━━━ Data to process

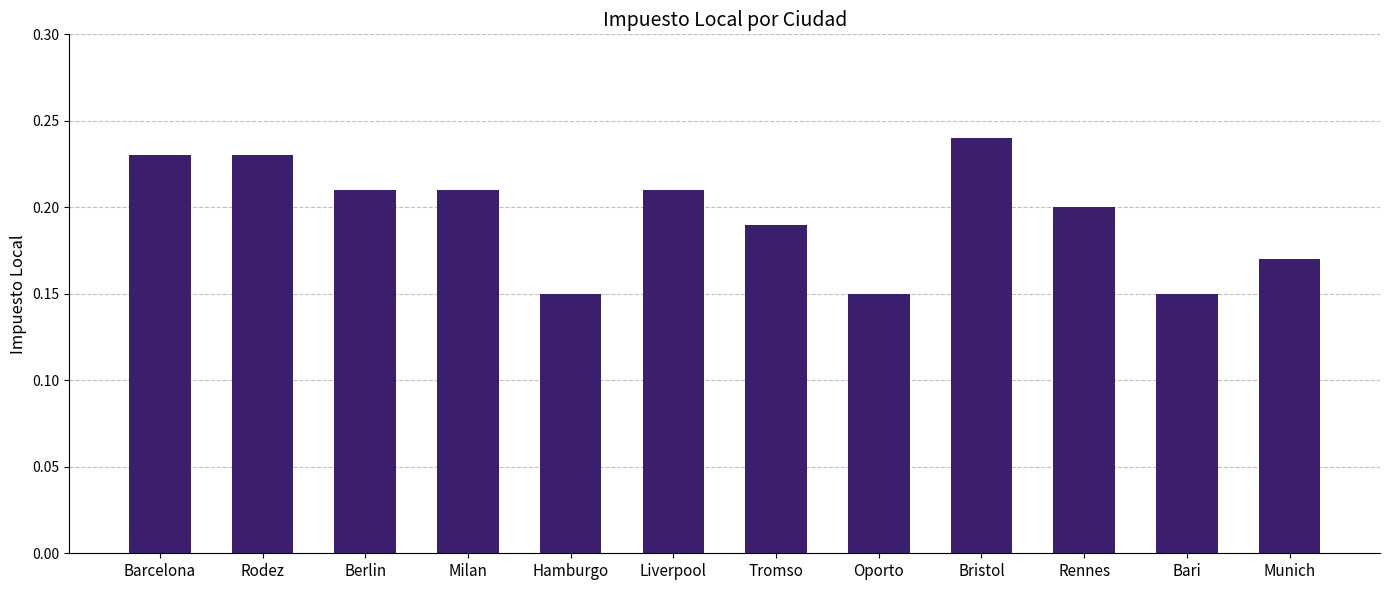

Which category has the highest value across all series?

Bristol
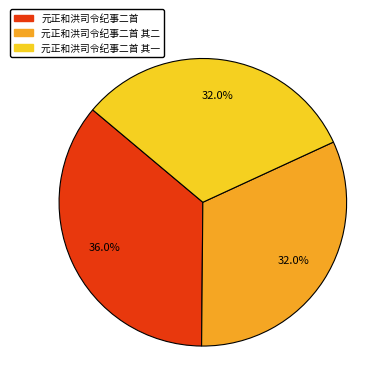

Is there any slice that represents more than half of the pie?

No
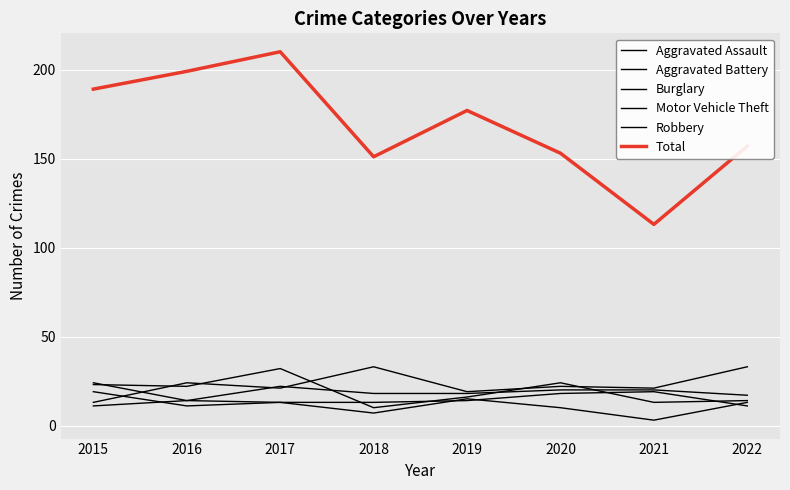

Between 2018 and 2020, which series saw the biggest shift?

Robbery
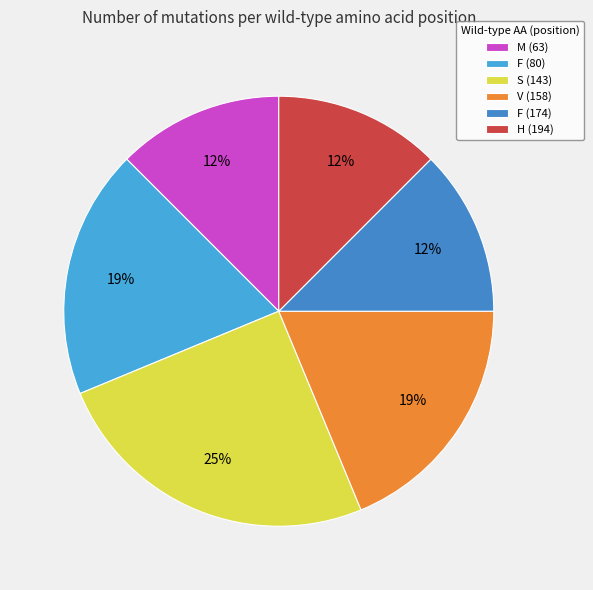

The F (174) slice represents 12% of the pie. True or false?

True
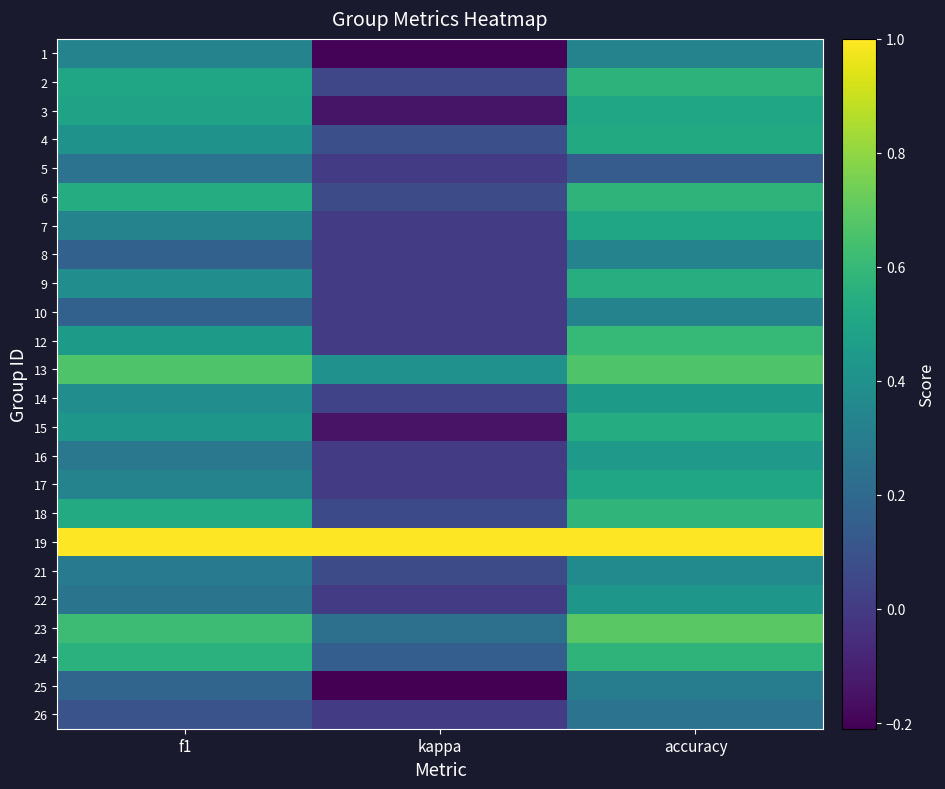

Reading right to left, extract all data points from this chart.

1: accuracy=0.3	kappa=-0.2	f1=0.3
2: accuracy=0.6	kappa=0.0	f1=0.5
3: accuracy=0.5	kappa=-0.1	f1=0.5
4: accuracy=0.5	kappa=0.1	f1=0.4
5: accuracy=0.1	kappa=0.0	f1=0.2
6: accuracy=0.6	kappa=0.1	f1=0.5
7: accuracy=0.5	kappa=0.0	f1=0.3
8: accuracy=0.3	kappa=0.0	f1=0.2
9: accuracy=0.5	kappa=0.0	f1=0.4
10: accuracy=0.3	kappa=0.0	f1=0.2
12: accuracy=0.6	kappa=0.0	f1=0.5
13: accuracy=0.7	kappa=0.4	f1=0.7
14: accuracy=0.5	kappa=0.0	f1=0.4
15: accuracy=0.5	kappa=-0.1	f1=0.4
16: accuracy=0.4	kappa=0.0	f1=0.3
17: accuracy=0.5	kappa=0.0	f1=0.3
18: accuracy=0.6	kappa=0.1	f1=0.5
19: accuracy=1.0	kappa=1.0	f1=1.0
21: accuracy=0.4	kappa=0.1	f1=0.3
22: accuracy=0.4	kappa=0.0	f1=0.3
23: accuracy=0.7	kappa=0.2	f1=0.6
24: accuracy=0.6	kappa=0.2	f1=0.6
25: accuracy=0.3	kappa=-0.2	f1=0.2
26: accuracy=0.2	kappa=0.0	f1=0.1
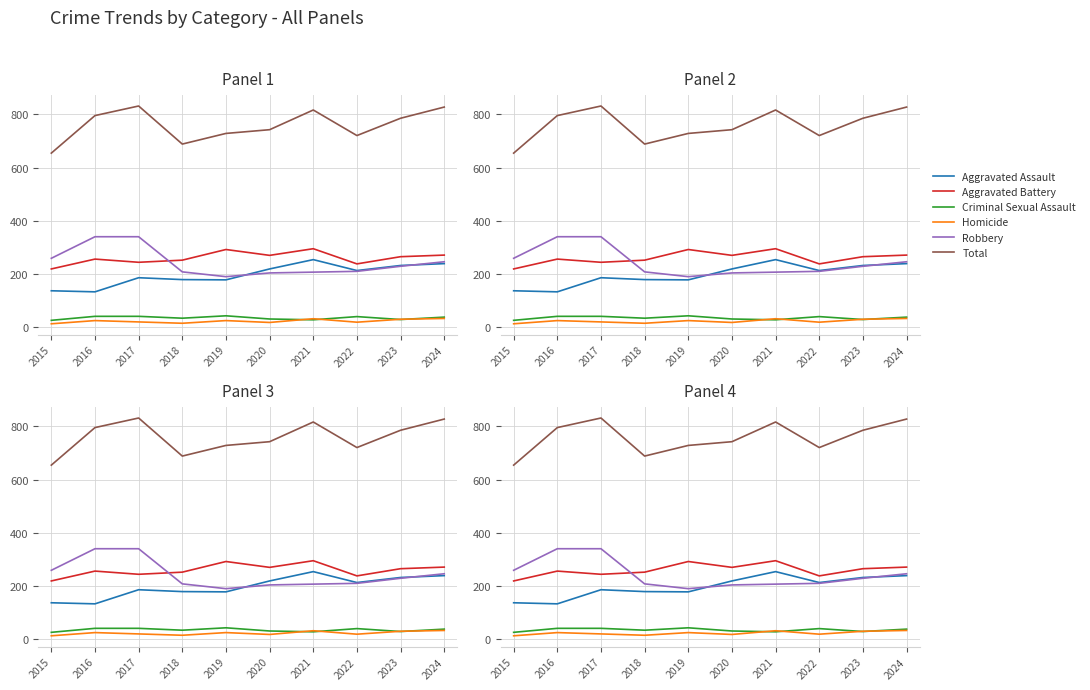

What is the value of the Robbery point at the 5th from the left?

190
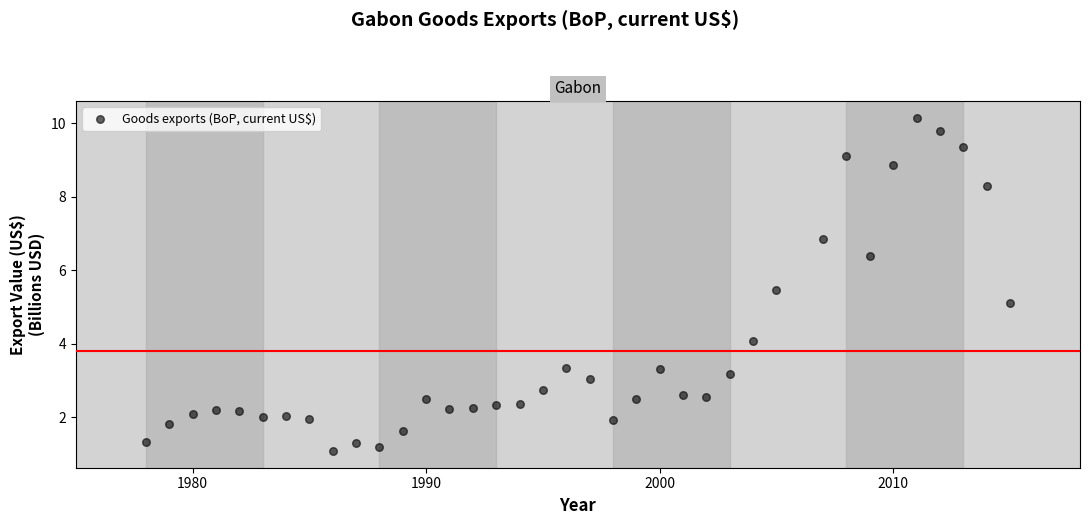

What Y value in the scatter plot is closest to 5?

5.1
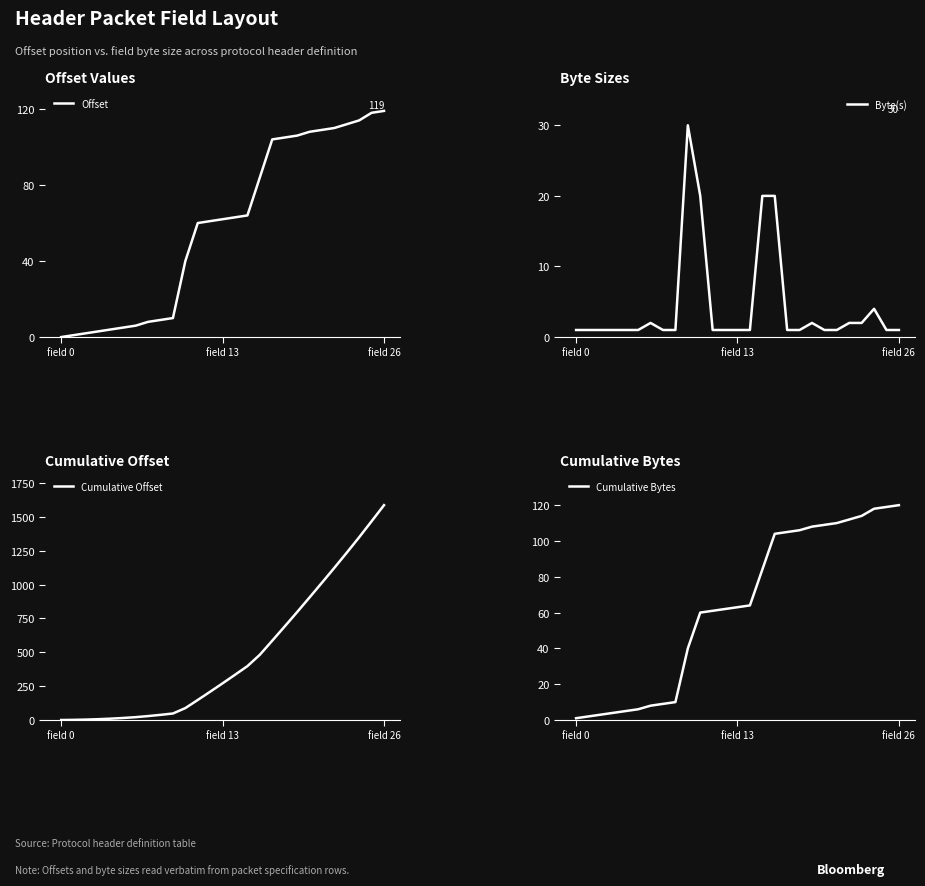

Between 14 and 18, which series saw the biggest shift?

Cumulative Offset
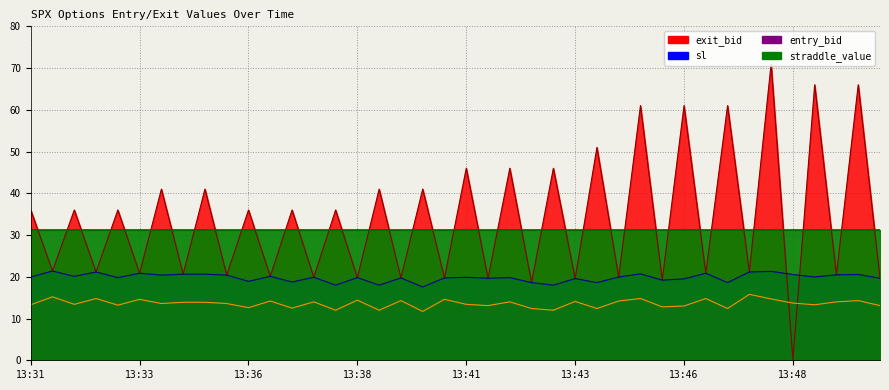

Between 13:49 and 13:50, which is larger?

13:50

━━━━━━

■ Instructions for the task
Copy every row above word for word, but leave out the pictures.

■ Exercise result
Which category has the highest value across all series?

Bristol

Is there any slice that represents more than half of the pie?

No

Between 2018 and 2020, which series saw the biggest shift?

Robbery

The F (174) slice represents 12% of the pie. True or false?

True

Reading right to left, extract all data points from this chart.

1: accuracy=0.3	kappa=-0.2	f1=0.3
2: accuracy=0.6	kappa=0.0	f1=0.5
3: accuracy=0.5	kappa=-0.1	f1=0.5
4: accuracy=0.5	kappa=0.1	f1=0.4
5: accuracy=0.1	kappa=0.0	f1=0.2
6: accuracy=0.6	kappa=0.1	f1=0.5
7: accuracy=0.5	kappa=0.0	f1=0.3
8: accuracy=0.3	kappa=0.0	f1=0.2
9: accuracy=0.5	kappa=0.0	f1=0.4
10: accuracy=0.3	kappa=0.0	f1=0.2
12: accuracy=0.6	kappa=0.0	f1=0.5
13: accuracy=0.7	kappa=0.4	f1=0.7
14: accuracy=0.5	kappa=0.0	f1=0.4
15: accuracy=0.5	kappa=-0.1	f1=0.4
16: accuracy=0.4	kappa=0.0	f1=0.3
17: accuracy=0.5	kappa=0.0	f1=0.3
18: accuracy=0.6	kappa=0.1	f1=0.5
19: accuracy=1.0	kappa=1.0	f1=1.0
21: accuracy=0.4	kappa=0.1	f1=0.3
22: accuracy=0.4	kappa=0.0	f1=0.3
23: accuracy=0.7	kappa=0.2	f1=0.6
24: accuracy=0.6	kappa=0.2	f1=0.6
25: accuracy=0.3	kappa=-0.2	f1=0.2
26: accuracy=0.2	kappa=0.0	f1=0.1

What is the value of the Robbery point at the 5th from the left?

190

What Y value in the scatter plot is closest to 5?

5.1

Between 14 and 18, which series saw the biggest shift?

Cumulative Offset

Between 13:49 and 13:50, which is larger?

13:50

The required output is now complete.